Fazit: Kompetenz darf man keine erwarten, ansonsten für den Spontan-Kauf o.k.


----------



## Froschel (25. April 2005)

so viel ich weiß gibt es ja sowieso ein Rückgaberecht bis 2 Wochen, also musste Velo-disc das Rad zurücknehmen. 
Wenn ein Rad nach einer Woche umgetauscht werden soll, und natürlich ohne Abnutzungserscheinungen ist, muß jeder Händler das Rad zurücknehmen, denke das ist keine Besondere Kulanz von Velo-disc.



-_-


----------



## knoflok (25. April 2005)

@froschel: 

zielst du auf das so genannte Fernabsatzgesetz? Das besagt, das bei einkäufen via Internet (und Telefon) der Anbieter verpflichtet ist, das Gekaufte innerhalb von 2 Wochen zurückzunehmen; 
Allerdings eben *Fern*absatzgesetz;
also der Einzelhandel ist dazu nicht verpflichtet.

Gruß
m


----------



## fez (25. April 2005)

ja, das stimmt - es sei denn es liegt ein Mangel vor, was ja nicht der Fall war. 

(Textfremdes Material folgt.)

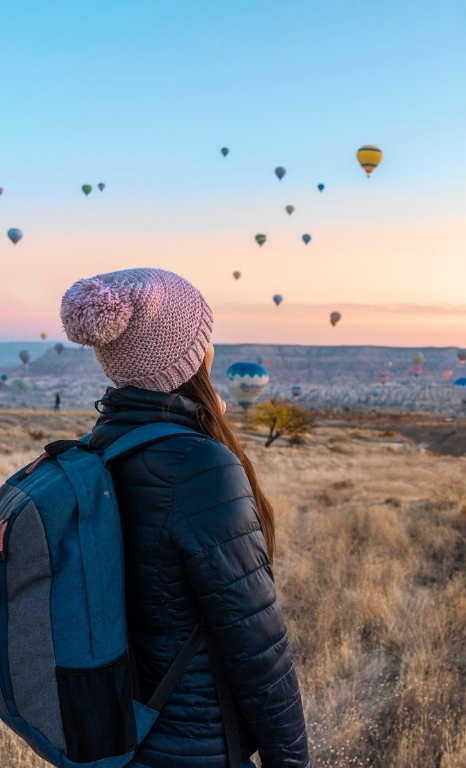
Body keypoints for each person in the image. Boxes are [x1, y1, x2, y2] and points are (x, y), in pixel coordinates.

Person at [60, 268, 309, 768]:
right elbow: (256, 640)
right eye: (205, 336)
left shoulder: (99, 448)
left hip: (115, 735)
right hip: (194, 743)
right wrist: (291, 759)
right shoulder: (198, 465)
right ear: (191, 356)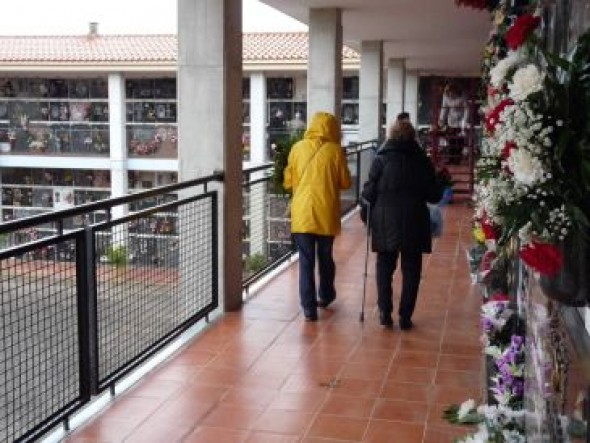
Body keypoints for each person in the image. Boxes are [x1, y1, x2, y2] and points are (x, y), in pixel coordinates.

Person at [361, 120, 442, 330]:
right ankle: (405, 316)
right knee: (412, 269)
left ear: (391, 135)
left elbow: (369, 193)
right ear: (413, 136)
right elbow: (434, 196)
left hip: (385, 220)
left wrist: (365, 213)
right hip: (414, 220)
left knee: (384, 267)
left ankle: (384, 313)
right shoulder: (422, 161)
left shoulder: (380, 160)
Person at [283, 111, 352, 321]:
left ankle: (309, 309)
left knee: (305, 261)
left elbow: (288, 180)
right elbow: (346, 183)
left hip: (302, 213)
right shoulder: (336, 151)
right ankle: (326, 294)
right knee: (325, 256)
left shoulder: (297, 148)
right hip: (325, 213)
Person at [437, 82, 469, 164]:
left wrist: (464, 121)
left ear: (455, 91)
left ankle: (457, 159)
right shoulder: (446, 96)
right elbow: (444, 108)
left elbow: (466, 109)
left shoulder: (462, 96)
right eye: (448, 93)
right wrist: (441, 120)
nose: (450, 95)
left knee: (459, 140)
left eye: (452, 93)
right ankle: (451, 158)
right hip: (451, 120)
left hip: (461, 120)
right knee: (451, 140)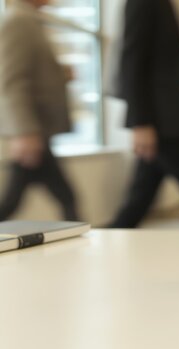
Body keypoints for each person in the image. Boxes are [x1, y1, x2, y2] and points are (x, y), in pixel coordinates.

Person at [109, 0, 179, 228]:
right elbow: (132, 61)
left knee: (139, 200)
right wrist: (140, 122)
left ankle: (100, 248)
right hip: (163, 119)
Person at [0, 0, 79, 221]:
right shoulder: (18, 21)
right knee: (65, 198)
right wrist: (24, 132)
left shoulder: (30, 21)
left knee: (64, 197)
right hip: (32, 133)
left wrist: (60, 74)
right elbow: (12, 82)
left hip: (38, 132)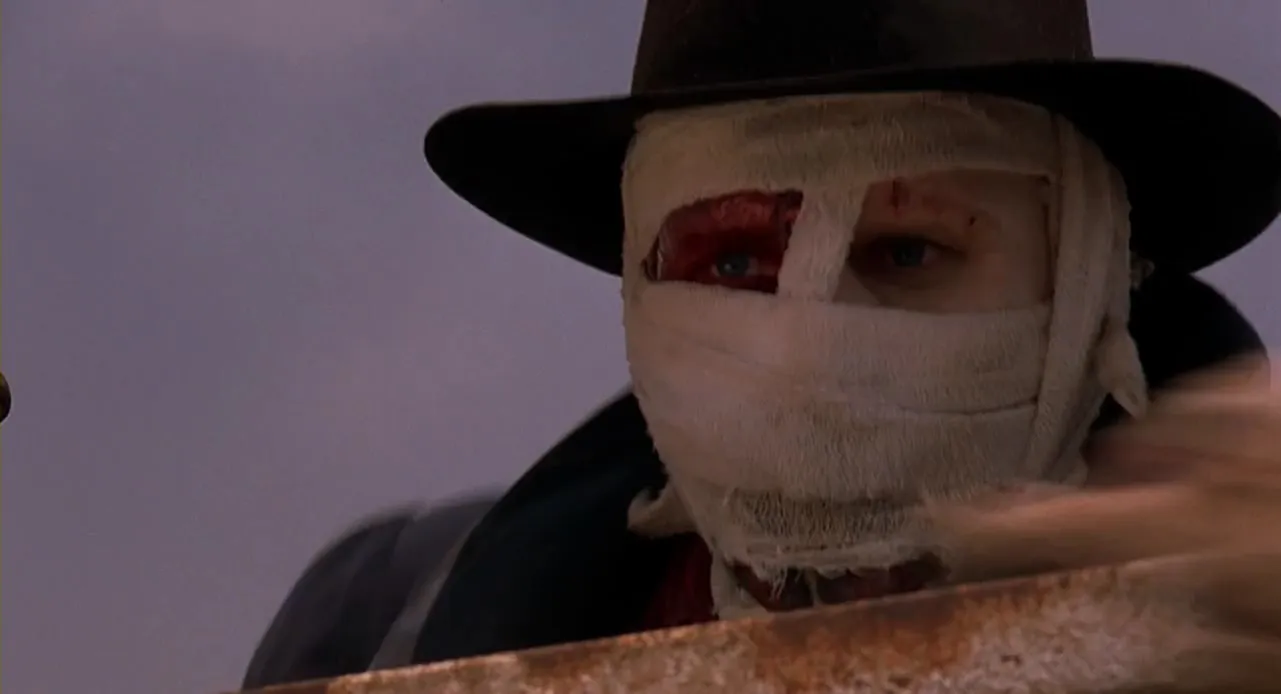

Allerdings ist jeder Einzelhändler gut beraten hier sich kulant zu zeigen - denn unzufriedene Käufer geben ihre negativen Erfahrungen gerne weiter - was garnicht gut fürs Geschäft ist...


----------



## specialist (25. April 2005)

fez schrieb:
			
		

> ja, das stimmt - es sei denn es liegt ein Mangel vor, was ja nicht der Fall war.


Da muss ich fez zustimmen. Mein Bruder ist ja auch schon mit dem Rad eine Woche gefahren. Das war unproblematisch kulantes Verhalten. Ich denk´auch, wenn die ihren Laden verbessern wollen sind sie so besser beraten.

speci


----------